Does host power management need to be enabled for Virtual Machine HA to be enabled?

Latest response

We have RHV clusters that had host power management enabled until a network communication issue between hosts and the hosted engine caused the hosts to reboot (nothing wrong with the hosts other than the HE could not communicate with it through the network). This reboot of hosts led to an outage until the perfectly healthy hosts came back online. Because of this, we disabled power management.

fast-forward a few weeks and we had another incident where the UCS blade housing one of the RHV hosts had a DIMM issue. Once the DIMM was replaced on the blade server, all was well; however, the VM's on the host that had the memory issue never restarted on the other healthy hosts. RHEL support reviewed the issue and determined that we do not have VM HA enabled - which brings us full-circle...

In reading the recommended documentation sent by RHEL support, I see that VM HA requires that host power management is enabled. We need to find a solution with the following characteristics:

  • VM HA
  • host/hosted engine configs that allow for VM HA and persistent hosts in the event of poor or broken network communication to the HE

Responses

Hello, I'd try and get to the bottom of the network timeout issue. If it happens regularly, might be worth trying to increase the timeout. Do you use your management network for migrations, and/or storage traffic? If so, investigate moving this off to a separate network, to increase reliability.

If a HA VM runs on two hosts simultaneously, the filesystem will get corrupted.
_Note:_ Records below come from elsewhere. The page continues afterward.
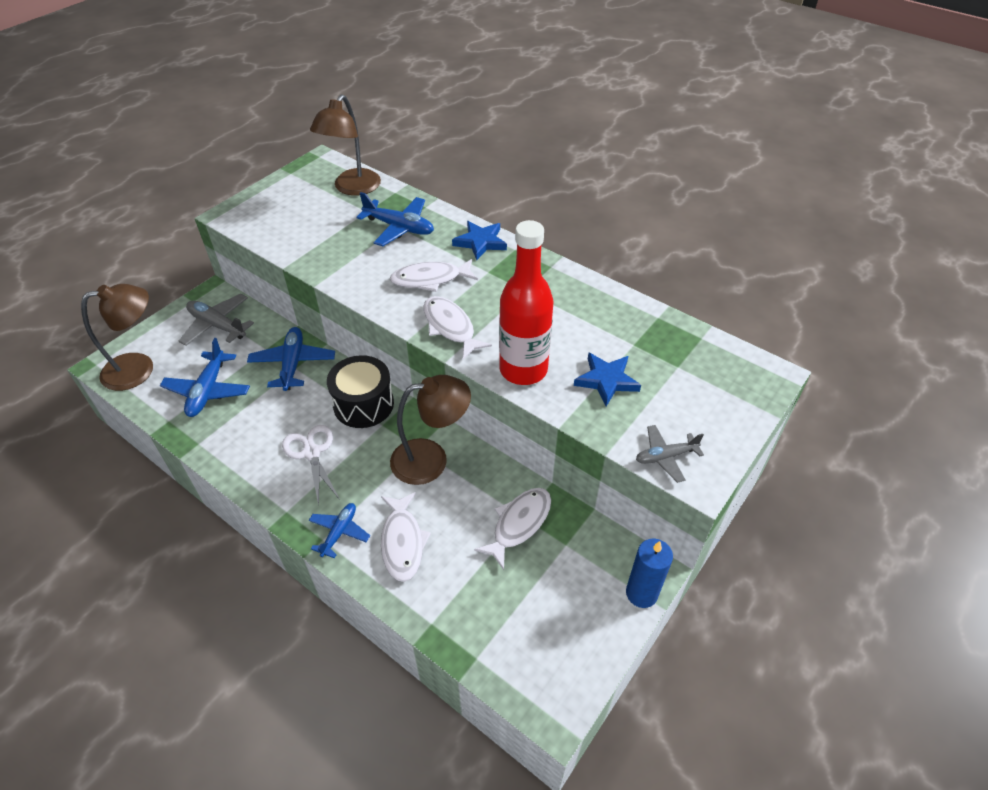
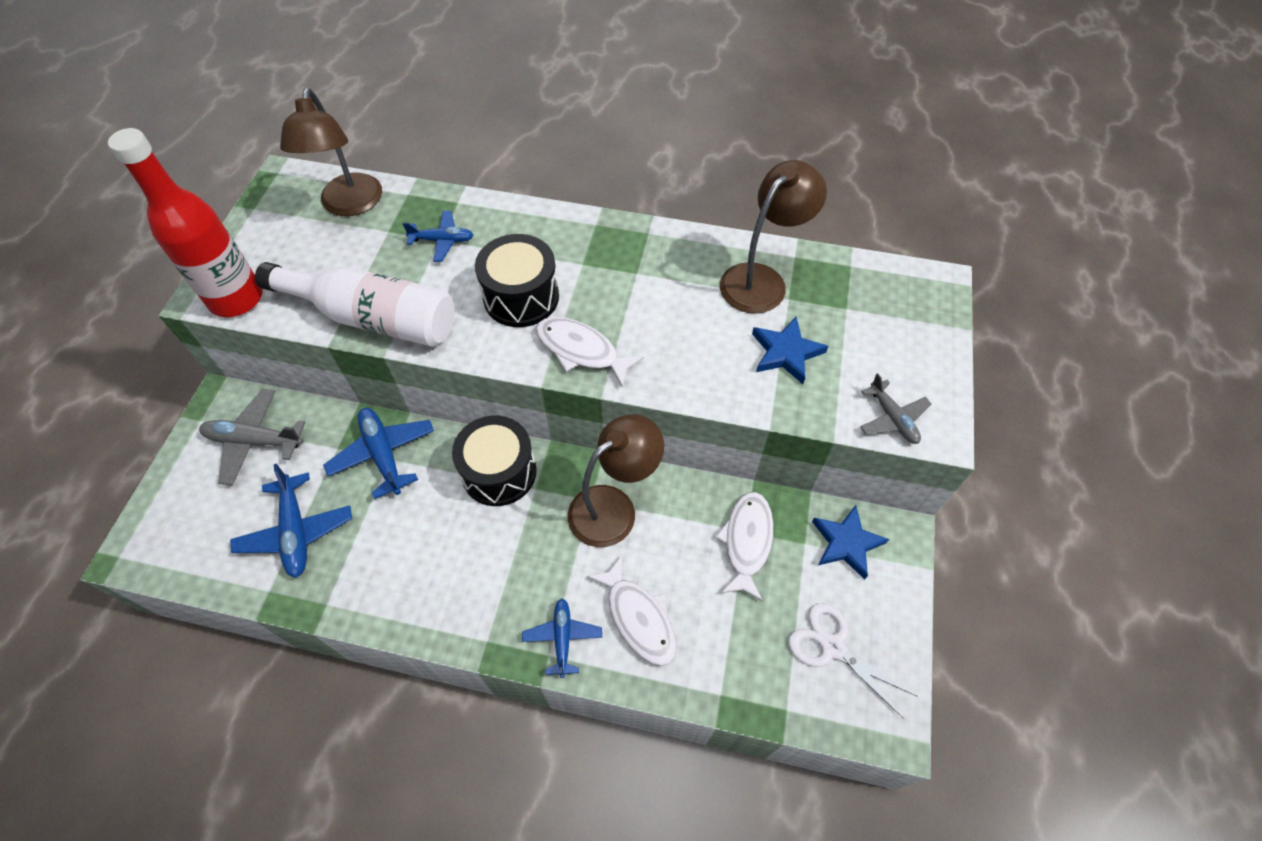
camera: 25 degrees left, 10 degrees up
(139, 368) = (184, 539): brown lamp -> brown lamp (761, 279)
(311, 453) = (473, 557): white scissors -> white scissors (832, 647)
(323, 261) = (373, 318): none -> white bottle
(399, 227) = (442, 240): blue plane -> blue plane, size x0.64
(430, 279) = (521, 297): white fish -> black drum
(480, 242) = (551, 228): blue star -> blue star (846, 543)
(523, 370) = (693, 373): red bottle -> red bottle (236, 299)
(641, 593) = (903, 563): blue candle -> none
(665, 456) = (892, 418): grey plane -> grey plane turned 75 degrees counterclockwise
This is why the failed hosts needs to be fenced first (ie, to ensure that there is no lingering qemu-kvm process accessing storage), or manually acknowledge a reboot via the GUI (human intervention required). For this reason, power management is needed for the VM to 'highly available'.

Thanks @Marcus - The network issue was addressed when it happened. Our concern was that one issue was leading to another, more severe issue. We had, however, only a few hosts of the cluster reboot from the network issue. Therefore, if HA was enabled on the VMs, they would have restarted somewhere else. We Plan on enabling power management again, setting the time-out to a higher value, like 60 or 90 seconds, instead of the default 30, and enabling HA on the VMs.